Germany Pushes for Stronger UNEP
May 27, 2005The UN has to have a stronger program to deal with pressing global environmental issues, according to environmental ministers from Germany, France and Spain, meeting in Berlin this week to discuss a proposal to create a new UN organization for the environment.
"Despite the many environmental problems in the world, only a small UN body has been set up since 1972," the ministers said in an open letter to the Frankfurter Rundschau appearing Friday. "Since then the global environmental problems have increased and, although several treaties on the environment have been drawn up and ratified, there is a massive lag in the introduction of global environmental policies."

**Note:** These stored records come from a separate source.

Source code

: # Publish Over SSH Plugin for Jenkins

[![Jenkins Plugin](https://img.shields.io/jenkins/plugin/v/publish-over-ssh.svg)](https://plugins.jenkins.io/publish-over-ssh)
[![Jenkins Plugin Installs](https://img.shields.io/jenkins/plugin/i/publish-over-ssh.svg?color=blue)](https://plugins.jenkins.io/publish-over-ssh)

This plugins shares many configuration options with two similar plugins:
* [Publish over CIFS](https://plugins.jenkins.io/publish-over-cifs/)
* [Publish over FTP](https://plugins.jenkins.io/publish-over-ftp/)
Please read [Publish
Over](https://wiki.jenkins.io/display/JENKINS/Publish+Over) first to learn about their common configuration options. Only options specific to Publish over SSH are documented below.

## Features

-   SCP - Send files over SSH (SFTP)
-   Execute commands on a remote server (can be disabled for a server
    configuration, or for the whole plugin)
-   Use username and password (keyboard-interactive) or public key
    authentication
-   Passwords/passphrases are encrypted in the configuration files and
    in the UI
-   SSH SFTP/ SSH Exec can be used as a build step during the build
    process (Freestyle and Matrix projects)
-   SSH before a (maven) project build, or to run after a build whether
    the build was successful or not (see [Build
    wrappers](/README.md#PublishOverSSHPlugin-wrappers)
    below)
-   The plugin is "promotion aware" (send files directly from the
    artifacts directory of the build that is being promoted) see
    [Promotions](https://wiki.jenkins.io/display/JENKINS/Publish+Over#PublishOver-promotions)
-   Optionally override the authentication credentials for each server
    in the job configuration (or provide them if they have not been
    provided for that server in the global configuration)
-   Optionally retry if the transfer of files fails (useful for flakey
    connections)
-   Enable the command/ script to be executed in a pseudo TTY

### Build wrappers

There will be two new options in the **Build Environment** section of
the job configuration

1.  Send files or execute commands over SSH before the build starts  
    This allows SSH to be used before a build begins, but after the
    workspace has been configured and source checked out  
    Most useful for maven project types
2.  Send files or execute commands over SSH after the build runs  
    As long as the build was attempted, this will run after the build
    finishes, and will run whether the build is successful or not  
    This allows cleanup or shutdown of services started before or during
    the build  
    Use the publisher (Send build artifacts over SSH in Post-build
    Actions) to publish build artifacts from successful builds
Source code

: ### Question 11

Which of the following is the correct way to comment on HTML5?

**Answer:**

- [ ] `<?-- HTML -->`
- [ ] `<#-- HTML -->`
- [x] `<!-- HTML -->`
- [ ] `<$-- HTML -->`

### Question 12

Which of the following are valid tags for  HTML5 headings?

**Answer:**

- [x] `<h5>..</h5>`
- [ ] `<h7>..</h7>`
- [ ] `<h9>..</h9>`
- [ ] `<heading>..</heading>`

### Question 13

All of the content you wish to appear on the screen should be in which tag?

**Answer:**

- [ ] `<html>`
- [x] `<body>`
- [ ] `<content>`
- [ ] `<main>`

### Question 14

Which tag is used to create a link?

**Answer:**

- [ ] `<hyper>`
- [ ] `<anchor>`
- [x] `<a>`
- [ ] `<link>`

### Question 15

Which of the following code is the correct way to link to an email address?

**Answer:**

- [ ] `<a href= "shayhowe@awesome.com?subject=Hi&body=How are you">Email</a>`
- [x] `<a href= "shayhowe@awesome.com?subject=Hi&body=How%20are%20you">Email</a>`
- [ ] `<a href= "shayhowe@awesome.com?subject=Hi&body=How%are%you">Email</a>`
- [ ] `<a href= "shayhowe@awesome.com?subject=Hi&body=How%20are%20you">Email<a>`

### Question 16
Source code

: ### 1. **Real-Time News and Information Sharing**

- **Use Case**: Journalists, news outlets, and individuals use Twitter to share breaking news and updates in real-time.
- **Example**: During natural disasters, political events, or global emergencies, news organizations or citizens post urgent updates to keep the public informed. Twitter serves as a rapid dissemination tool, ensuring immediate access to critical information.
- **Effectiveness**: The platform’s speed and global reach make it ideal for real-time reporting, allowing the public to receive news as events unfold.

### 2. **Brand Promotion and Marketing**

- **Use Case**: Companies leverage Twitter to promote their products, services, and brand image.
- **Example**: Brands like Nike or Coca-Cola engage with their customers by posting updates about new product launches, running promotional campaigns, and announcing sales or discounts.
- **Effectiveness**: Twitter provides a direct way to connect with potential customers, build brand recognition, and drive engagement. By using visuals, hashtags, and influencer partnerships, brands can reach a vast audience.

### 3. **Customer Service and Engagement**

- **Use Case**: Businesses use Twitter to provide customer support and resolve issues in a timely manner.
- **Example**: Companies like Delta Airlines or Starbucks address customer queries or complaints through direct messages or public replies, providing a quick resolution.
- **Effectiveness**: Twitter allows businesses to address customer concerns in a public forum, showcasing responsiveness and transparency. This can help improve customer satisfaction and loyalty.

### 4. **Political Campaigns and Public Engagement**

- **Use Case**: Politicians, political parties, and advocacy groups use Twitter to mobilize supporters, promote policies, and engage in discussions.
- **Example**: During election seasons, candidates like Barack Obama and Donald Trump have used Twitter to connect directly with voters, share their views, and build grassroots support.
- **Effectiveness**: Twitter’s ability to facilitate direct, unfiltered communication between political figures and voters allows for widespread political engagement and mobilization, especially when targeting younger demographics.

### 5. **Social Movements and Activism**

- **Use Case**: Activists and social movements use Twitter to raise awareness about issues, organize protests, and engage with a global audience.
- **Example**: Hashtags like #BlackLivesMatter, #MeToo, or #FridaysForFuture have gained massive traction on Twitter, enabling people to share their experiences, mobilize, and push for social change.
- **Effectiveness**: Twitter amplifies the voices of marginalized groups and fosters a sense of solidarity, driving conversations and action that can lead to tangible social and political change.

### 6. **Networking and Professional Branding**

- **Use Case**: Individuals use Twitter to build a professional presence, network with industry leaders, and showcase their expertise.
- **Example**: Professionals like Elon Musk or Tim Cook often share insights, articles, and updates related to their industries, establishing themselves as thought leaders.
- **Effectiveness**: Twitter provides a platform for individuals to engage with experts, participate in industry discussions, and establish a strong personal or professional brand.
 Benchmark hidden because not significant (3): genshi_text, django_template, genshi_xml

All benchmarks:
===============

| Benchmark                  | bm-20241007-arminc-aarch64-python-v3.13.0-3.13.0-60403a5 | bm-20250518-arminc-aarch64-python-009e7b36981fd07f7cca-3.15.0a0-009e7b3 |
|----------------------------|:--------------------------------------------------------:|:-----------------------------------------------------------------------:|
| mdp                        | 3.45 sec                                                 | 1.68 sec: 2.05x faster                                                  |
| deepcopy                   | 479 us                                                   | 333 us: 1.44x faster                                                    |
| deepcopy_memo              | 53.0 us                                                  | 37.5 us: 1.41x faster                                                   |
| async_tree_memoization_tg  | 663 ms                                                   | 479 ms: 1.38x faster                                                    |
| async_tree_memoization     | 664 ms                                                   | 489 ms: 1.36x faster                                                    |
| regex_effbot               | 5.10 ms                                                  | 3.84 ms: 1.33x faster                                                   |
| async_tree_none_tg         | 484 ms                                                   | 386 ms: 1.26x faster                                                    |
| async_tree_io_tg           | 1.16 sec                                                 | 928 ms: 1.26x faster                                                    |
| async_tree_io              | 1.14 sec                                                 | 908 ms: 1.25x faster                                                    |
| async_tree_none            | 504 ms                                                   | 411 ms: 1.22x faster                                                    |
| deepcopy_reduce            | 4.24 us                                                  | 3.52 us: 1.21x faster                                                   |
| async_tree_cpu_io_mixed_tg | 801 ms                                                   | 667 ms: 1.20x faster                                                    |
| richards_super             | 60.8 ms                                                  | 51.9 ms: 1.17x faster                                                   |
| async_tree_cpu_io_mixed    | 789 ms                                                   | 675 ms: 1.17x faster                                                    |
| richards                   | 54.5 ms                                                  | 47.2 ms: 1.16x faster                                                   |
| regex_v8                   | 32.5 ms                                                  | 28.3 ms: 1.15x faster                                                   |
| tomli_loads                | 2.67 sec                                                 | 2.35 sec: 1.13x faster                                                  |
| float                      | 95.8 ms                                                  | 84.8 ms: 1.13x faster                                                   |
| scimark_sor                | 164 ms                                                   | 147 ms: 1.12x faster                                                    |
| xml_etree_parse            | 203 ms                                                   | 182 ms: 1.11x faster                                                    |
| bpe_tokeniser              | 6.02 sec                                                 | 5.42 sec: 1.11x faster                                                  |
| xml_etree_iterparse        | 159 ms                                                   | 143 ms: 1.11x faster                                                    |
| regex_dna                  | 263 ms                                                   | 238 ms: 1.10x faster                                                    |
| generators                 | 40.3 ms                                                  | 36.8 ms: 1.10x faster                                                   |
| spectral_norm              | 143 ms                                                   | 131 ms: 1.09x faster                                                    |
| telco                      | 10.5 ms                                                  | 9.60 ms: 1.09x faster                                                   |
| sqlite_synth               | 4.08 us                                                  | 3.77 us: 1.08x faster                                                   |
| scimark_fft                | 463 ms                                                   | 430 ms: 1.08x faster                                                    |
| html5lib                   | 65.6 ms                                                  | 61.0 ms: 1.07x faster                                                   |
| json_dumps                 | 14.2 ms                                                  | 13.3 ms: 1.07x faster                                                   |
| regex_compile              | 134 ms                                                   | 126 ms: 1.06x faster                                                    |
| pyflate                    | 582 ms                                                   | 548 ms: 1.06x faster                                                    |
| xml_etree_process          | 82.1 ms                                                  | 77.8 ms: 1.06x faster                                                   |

What exists today is the United Nations Environment Program, which despite a successful history, suffers under a structural flaw, according to the ministers: It is not an officially recognized United Nations organization and therefore lacks the power and influence of other UN bodies such as the Food and Agriculture Organization or the World Health Organization.
David vs. Goliath
Created in 1972, it has still managed to be environmental conscience of the world despite being sniggered at. It has done so by plugging away at more than 100 multilateral accords in Nairobi, Kenya with 800 workers, and other bureaus in Europe, Asia and the US.
But it is a "David versus a Goliath," said Jürgen Trittin, Germany's environment minister. Such an organization needs to be strengthened in order to stand eye to eye with such pillars of the global economy as the WTO, the World Bank and the IMF in order to be effective, he added.
Kenyian Nobel Peace Prize winner and environment minister Wangari Maathai agreed.
"It is often said that environmental protection is a luxury for the developed world while we, in the less developed world, need work and economic growth," Maathai said. "But when one is poor and underdeveloped and reliant upon one's own natural resources for support, then environmental protection is not a luxury but a necessity."
Trittin said that for a long time, officials in the developing world believed that environmental protection would inhibit economic development. But these days, that idea is changing with the recognition that such measures don't stand against development but are part of it.
Carefully optimistic
In September, UN General Secretary Kofi Annan in his report to the General Assembly will recommend strengthening the UN's environmental agency by creating the United Nations Environment Organization as a way to promote wider reform within the UN itself. Such an initiative is supported by China, Canada, Mexico and many European and African states.
"We know that most European states agree and now we need to take this up with the security council," said Serge Lepeltier, the French environmental minister. "We can be optimistic if not sure that such a measure will succeed."
But the United States opposes the initiative because it would be funded by compulsory contributions from member states.